Después... El sopor del incendio. Una ciudad que arde, que arde resignada a morir. En los suburbios están amontonados los despojos informes y las gentes desoladas buscan morosas lo que fue suyo. Muy lejos humea el fuego todavía vivo e incansable. La plebe duerme de embriaguez y de cansancio. Y unos cuántos grupos de próceres, últimos defensores de la ciudadela hacia el poniente, parecen sombras infernales. Negros de lodo, polvo y humo, desolladas las manos pesadas, hambrientos y sedientos, exánimes, roncos, congestionados y con los ojos cárdenos, trabajan como sonámbulos, destrozados por el cansancio y la fiebre de la acción, tras veinte horas de lucha implacable. Era el fin. La ciudad había muerto y nunca más se levantaría de sus ruinas. Fragmentos del Texto escrito por Aquilino Villegas.

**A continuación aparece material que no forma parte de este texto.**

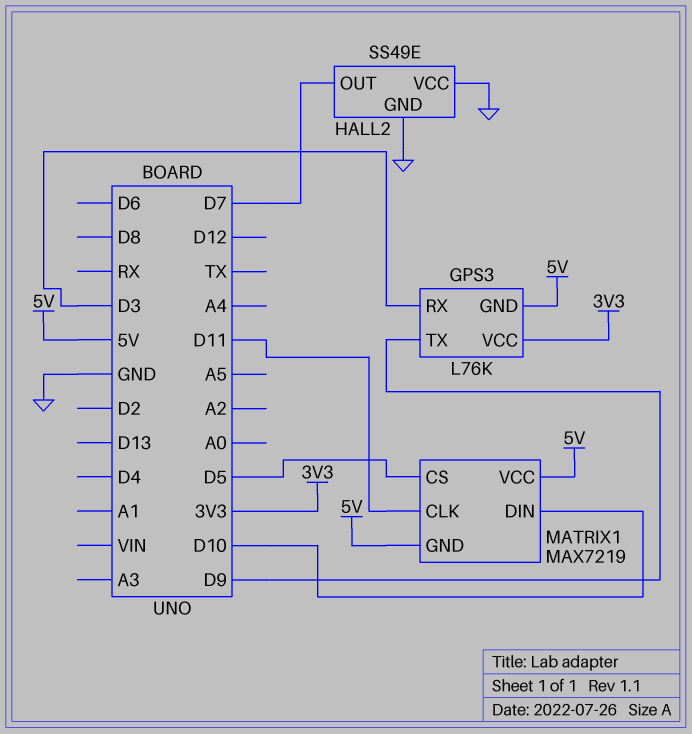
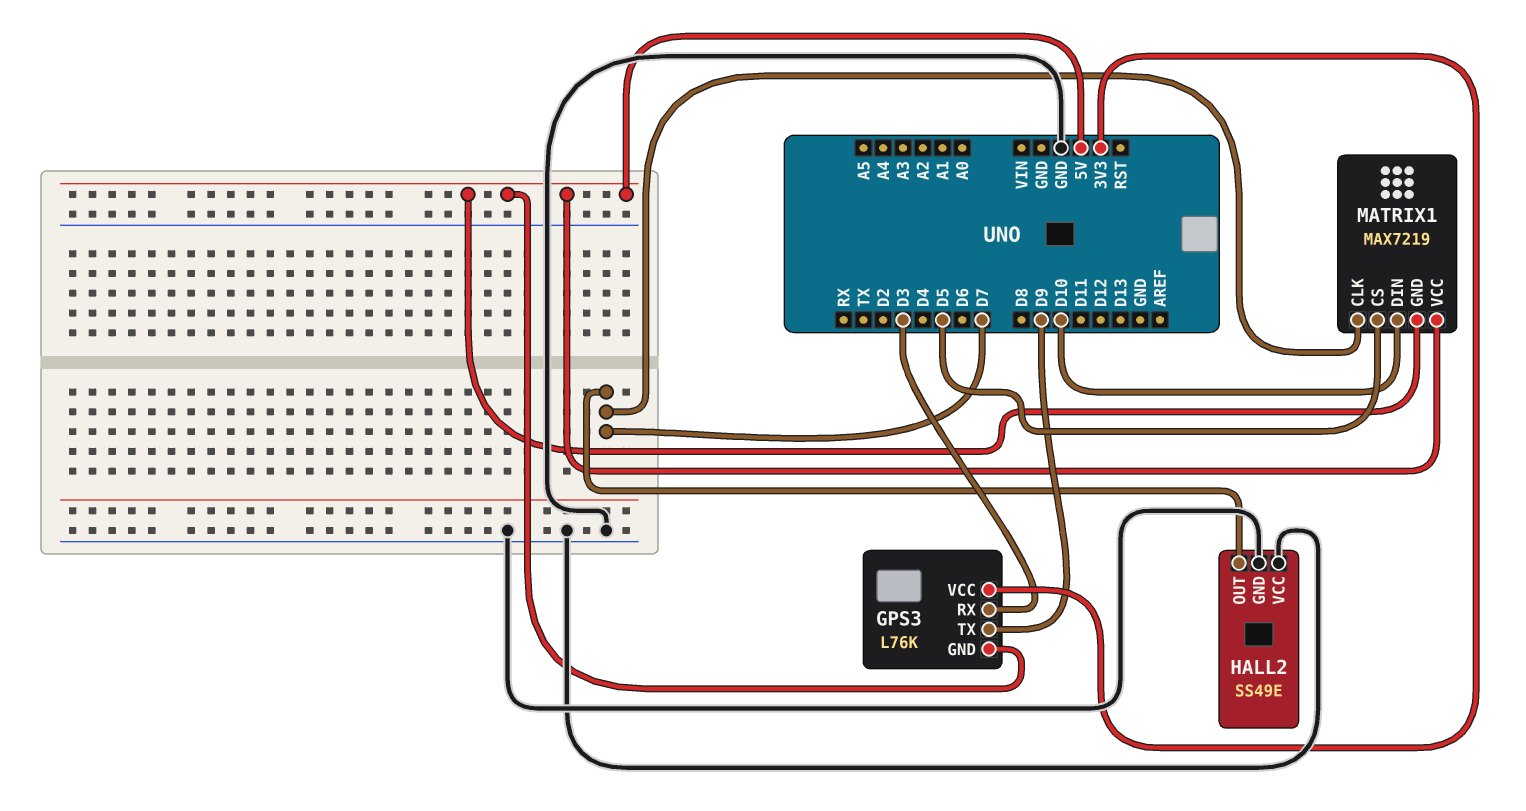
MATRIX1 pin CLK: D11 -> D7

Este cuadro de destrucción sucedió hace años, cuando los medios para confinar incendios eran nulos y las manos para combatir devastadores fuegos eran inexpertas. Parece mentira que hoy, con la cada vez mayor capacitación de hombres y mujeres, muchos lugares de Colombia estén expuestos a los sinsabores que, a su paso, suele dejar un voraz incendio. Preguntémonos: ¿Nuestro municipio o ciudad cuenta con un organismo bomberil bien equipado y trabaja en condiciones dignas para enfrentar lo impredecible?